● **TASK TO CARRY OUT**
Report how many lines in the entries below contain the word "Count", treating uppercase and lowercase as different. Reply with the number alone.

● **PROVIDED ENTRIES**
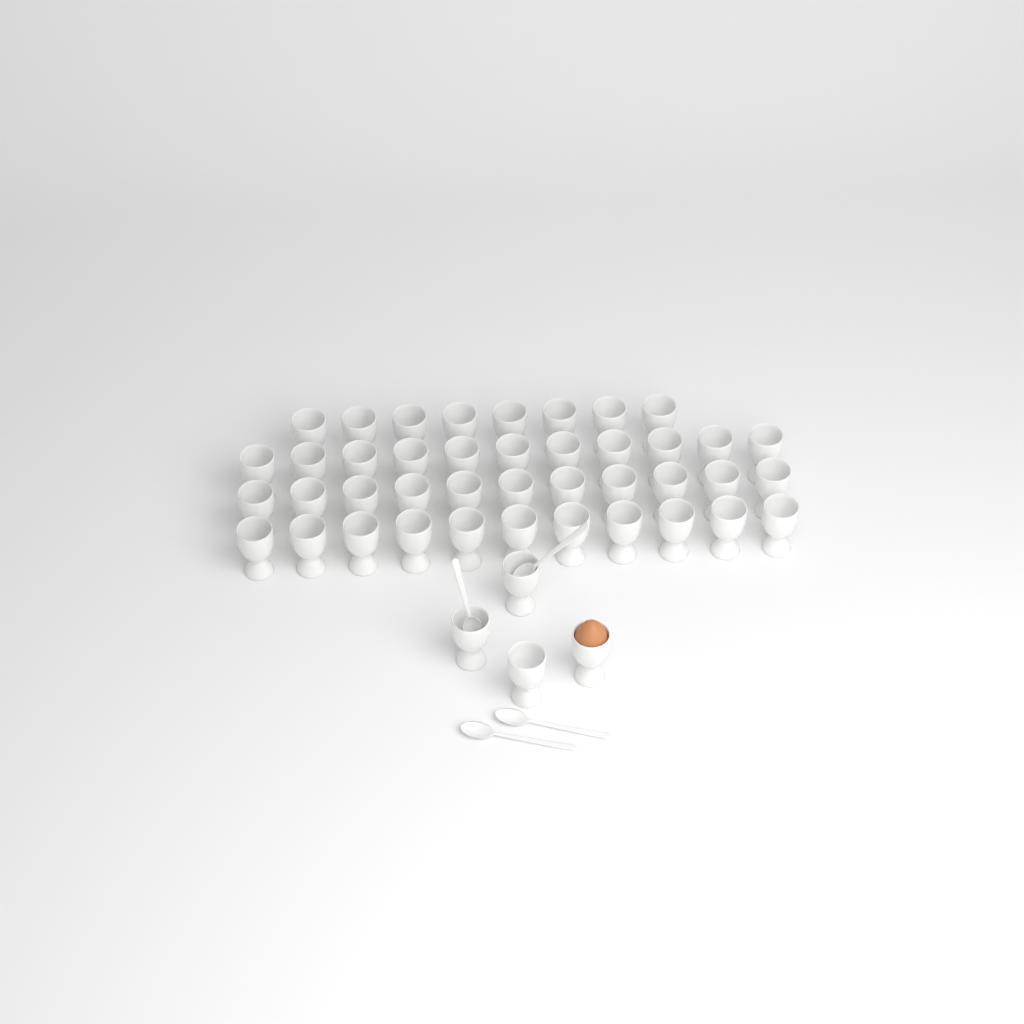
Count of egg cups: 45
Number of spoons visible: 4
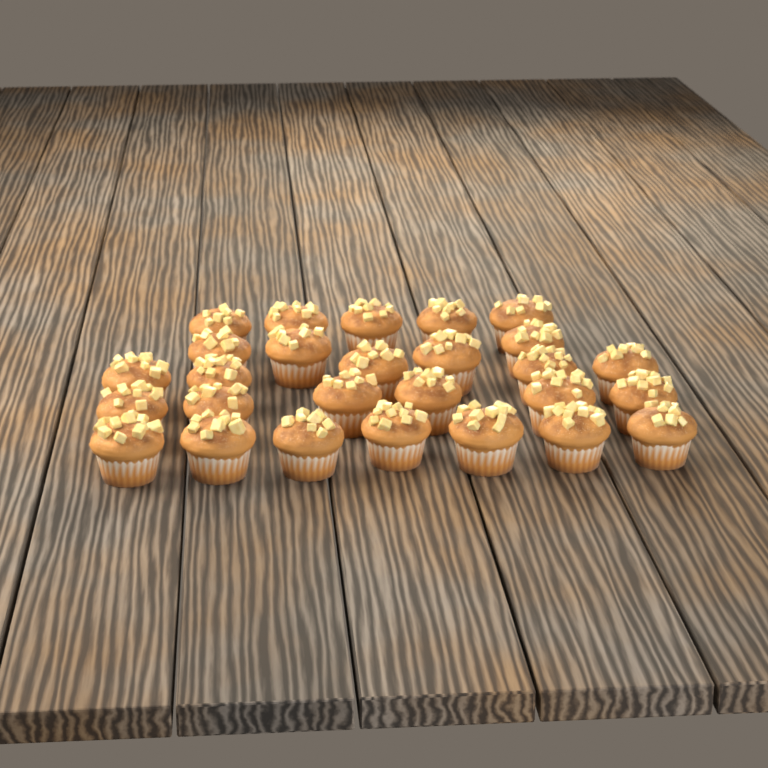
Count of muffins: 27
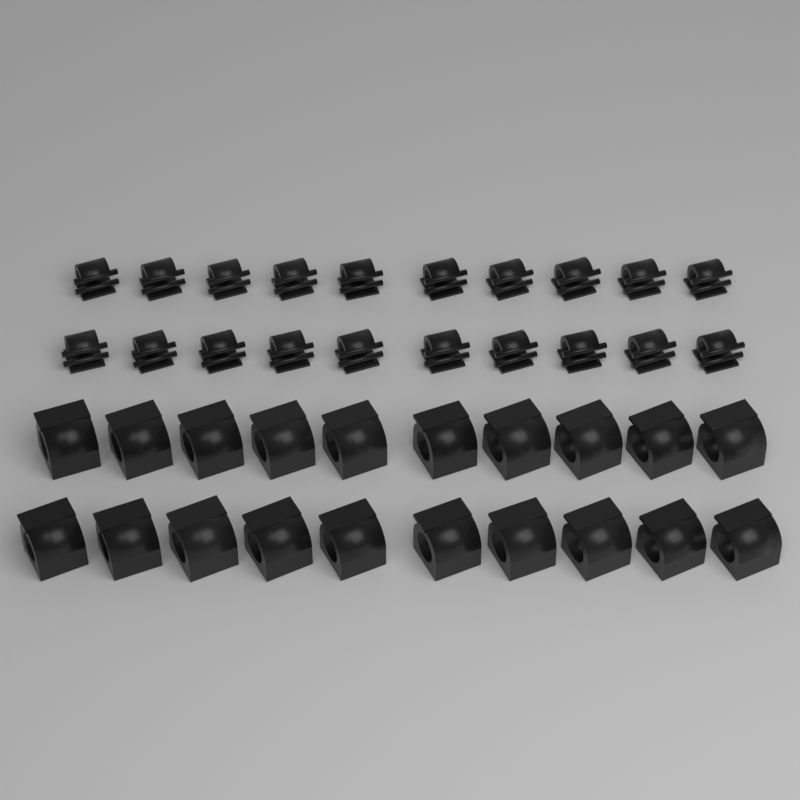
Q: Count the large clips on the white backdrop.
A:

● **COMPLETE OUTPUT**
3